In short I want to be able to write a resilient graph building algorithm that takes a walk (possibly infinite) in a hidden target graph and generate(and keep updating) a graph that can (hopefully) as similar as the target graph. We then use the generated graph to help navigate in the target graph. Is there an existing algorithm for this category of problems?

I also thought about applying some machine learning techniques to this problem, but I am unable to write out a concrete model. I am thinking along the lines of defining a list of features for each room we see (room description, exits, neighboring nodes), and each time we see a room we attempt to find the graph node that best fit the features, and based on some update rule(like Winnow or Perceptron) update the description we see based on some mistakes detection metrics.
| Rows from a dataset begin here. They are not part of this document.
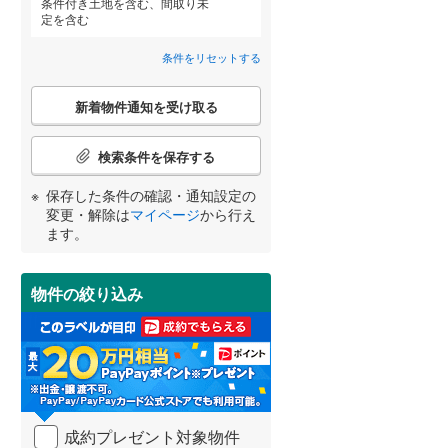
条件付き土地を含む、間取り未
定を含む
桜川市
木田余西台
(
0
)
(
8
)
条件をリセットする
鉾田市
(
1
)
こ
東茨城郡茨城町
(
10
)
新着物件通知を受け取る
宮崎
鹿児島
沖縄
の
検
那珂郡東海村
(
15
)
索
検索条件を保存する
住宅性能評価付き
（
0
）
条
稲敷郡阿見町
(
16
)
件
保存した条件の確認・通知設定の
で
する
る
変更・解除は
マイページ
から行え
条件をリセットする
条件をリセットする
条件をリセットする
条件をリセットする
条件をリセットする
条件をリセットする
猿島郡五霞町
(
0
)
通
ます。
知
を
受
物件の絞り込み
け
取
小学校まで1km以内
（
0
）
る
・
条
件
を
間取り変更可能
（
0
）
成約プレゼント対象物件
マ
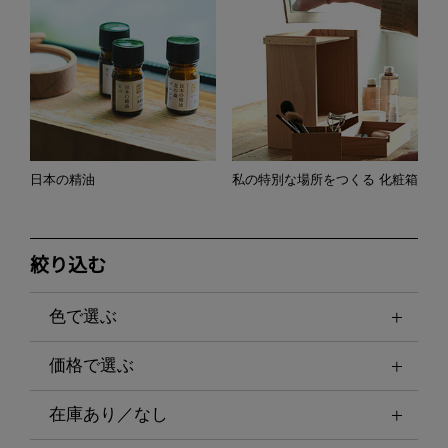
日本の精油
私の特別な場所をつくる 化粧箱
絞り込む
色で選ぶ
価格で選ぶ
在庫あり／なし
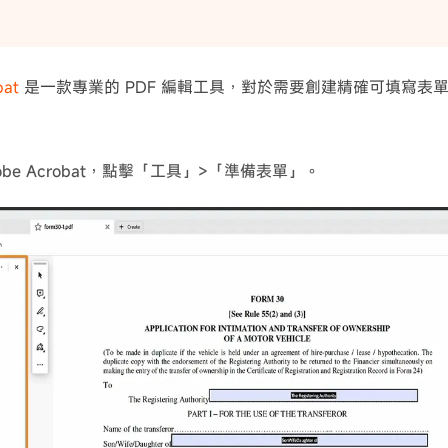
bat
是一款專業的 PDF 編輯工具，對於需要創建精確可填寫表
obe Acrobat，點擊「工具」>「準備表單」。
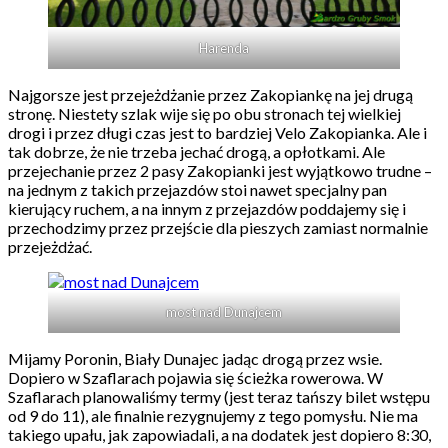
Harenda
Najgorsze jest przejeżdżanie przez Zakopiankę na jej drugą
stronę. Niestety szlak wije się po obu stronach tej wielkiej
drogi i przez długi czas jest to bardziej Velo Zakopianka. Ale i
tak dobrze, że nie trzeba jechać drogą, a opłotkami. Ale
przejechanie przez 2 pasy Zakopianki jest wyjątkowo trudne –
na jednym z takich przejazdów stoi nawet specjalny pan
kierujący ruchem, a na innym z przejazdów poddajemy się i
przechodzimy przez przejście dla pieszych zamiast normalnie
przejeżdżać.
most nad Dunajcem
Mijamy Poronin, Biały Dunajec jadąc drogą przez wsie.
Dopiero w Szaflarach pojawia się ścieżka rowerowa. W
Szaflarach planowaliśmy termy (jest teraz tańszy bilet wstępu
od 9 do 11), ale finalnie rezygnujemy z tego pomysłu. Nie ma
takiego upału, jak zapowiadali, a na dodatek jest dopiero 8:30,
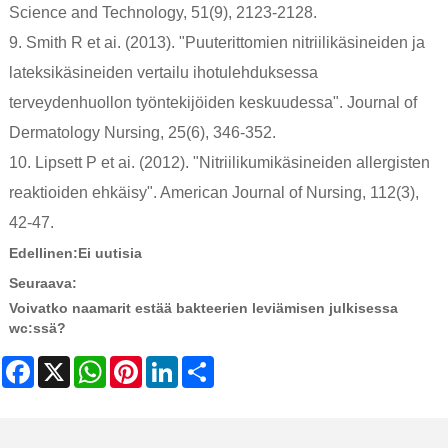
Science and Technology, 51(9), 2123-2128.
9. Smith R et ai. (2013). "Puuterittomien nitriilikäsineiden ja
lateksikäsineiden vertailu ihotulehduksessa
terveydenhuollon työntekijöiden keskuudessa". Journal of
Dermatology Nursing, 25(6), 346-352.
10. Lipsett P et ai. (2012). "Nitriilikumikäsineiden allergisten
reaktioiden ehkäisy". American Journal of Nursing, 112(3),
42-47.
Edellinen:
Ei uutisia
Seuraava:
Voivatko naamarit estää bakteerien leviämisen julkisessa
wc:ssä?
Facebook
X
WhatsApp
Pinterest
LinkedIn
Share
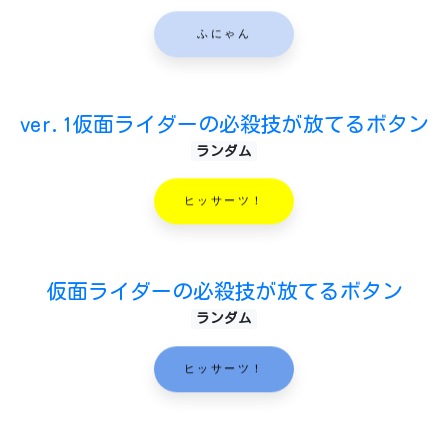
ふにゃん
ver.1仮面ライダーの必殺技が放てるボタン
ランダム
ヒッサーツ！
仮面ライダーの必殺技が放てるボタン
ランダム
ヒッサーツ！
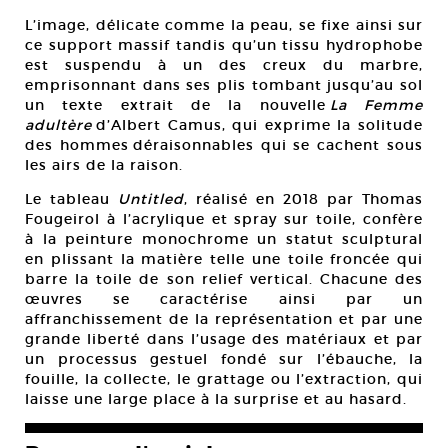
L’image, délicate comme la peau, se fixe ainsi sur
ce support massif tandis qu’un tissu hydrophobe
est suspendu à un des creux du marbre,
emprisonnant dans ses plis tombant jusqu’au sol
un texte extrait de la nouvelle
La Femme
adultère
d’Albert Camus, qui exprime la solitude
des hommes déraisonnables qui se cachent sous
les airs de la raison.
Le tableau
Untitled
, réalisé en 2018 par Thomas
Fougeirol à l’acrylique et spray sur toile, confère
à la peinture monochrome un statut sculptural
en plissant la matière telle une toile froncée qui
barre la toile de son relief vertical. Chacune des
œuvres se caractérise ainsi par un
affranchissement de la représentation et par une
grande liberté dans l’usage des matériaux et par
un processus gestuel fondé sur l’ébauche, la
fouille, la collecte, le grattage ou l’extraction, qui
laisse une large place à la surprise et au hasard.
Any thoughts/suggestions would be very much appreciated!

Answer 1

Many MU*s will give you a way to get a unique identifier for rooms. (On MUSH and its offshoots, that’s think %L.) Others might be set up to describe rooms you’ve already been to in an abbreviated form. If not, you need some way to determine whether you have been in a room before. A simple way would be to compute a hash of enough information about each room to get a unique key. However, a maze might be deliberately set up to trick you into thinking you’re in a different location. Wizardry in particular was designed to make old-school players mapping the dungeon ny hand tear their hair out when they realized their map had to be wrong, and the Zork series had a puzzle where objects you dropped to mark your place in the maze would get moved around while you were elsewhere. In practice, coding your tool to solve these puzzles is unlikely to be worth it.

You should be able to memoize a table of all-pairs-shortest-paths and update it to match the subgraph you’ve explored whenever you search a new exit. This could be implemented as a N×N table where row i, column j tells you the next step on the shortest path from location i to location j. Normally, for a directed graph. Even running Dijkstra’s algorithm each time should suffice, but in practice each move adds one room to the map and doesn’t add a shorter path between many other rooms. You would want to automatically map connections between rooms you’ve already been too (unless they’re supposed to be hidden) and not force the explorer to tediously walk through each individual exit and back to see where it goes.

If you can design the map, you can also lay out the areas so that they’re easy to navigate between, and then you can keep your tables small: each only needs to contain maps of individual areas you’ve deliberately laid out as mazes to explore. That is, if you want to go from one dungeon to another, you just need to look up the nearest exit, and then directions between the dungeons on the world map, not one huge table that grows quadratically with the number of locations in the entire game. For example, if you’ve laid out the world as a nested hierarchy where a room is in a building on a street in a neighborhood of a city in a region of a country on a continent on a planet, you can just store locations as a tree, and navigating from one area to the others is just a matter of walking up the tree until you reach a branch on the path to your destination.

I’m not sure how machine learning with neural networks or such would be helpful here; if the kind of trick you’re looking out for is the possibility that a room that appears to be the same as one you’ve seen before is really a duplicate, the way to handle that would be to maintain multiple possible maps at once on the assumption that apparently-identical rooms are or are not duplicates, a garden of forked paths.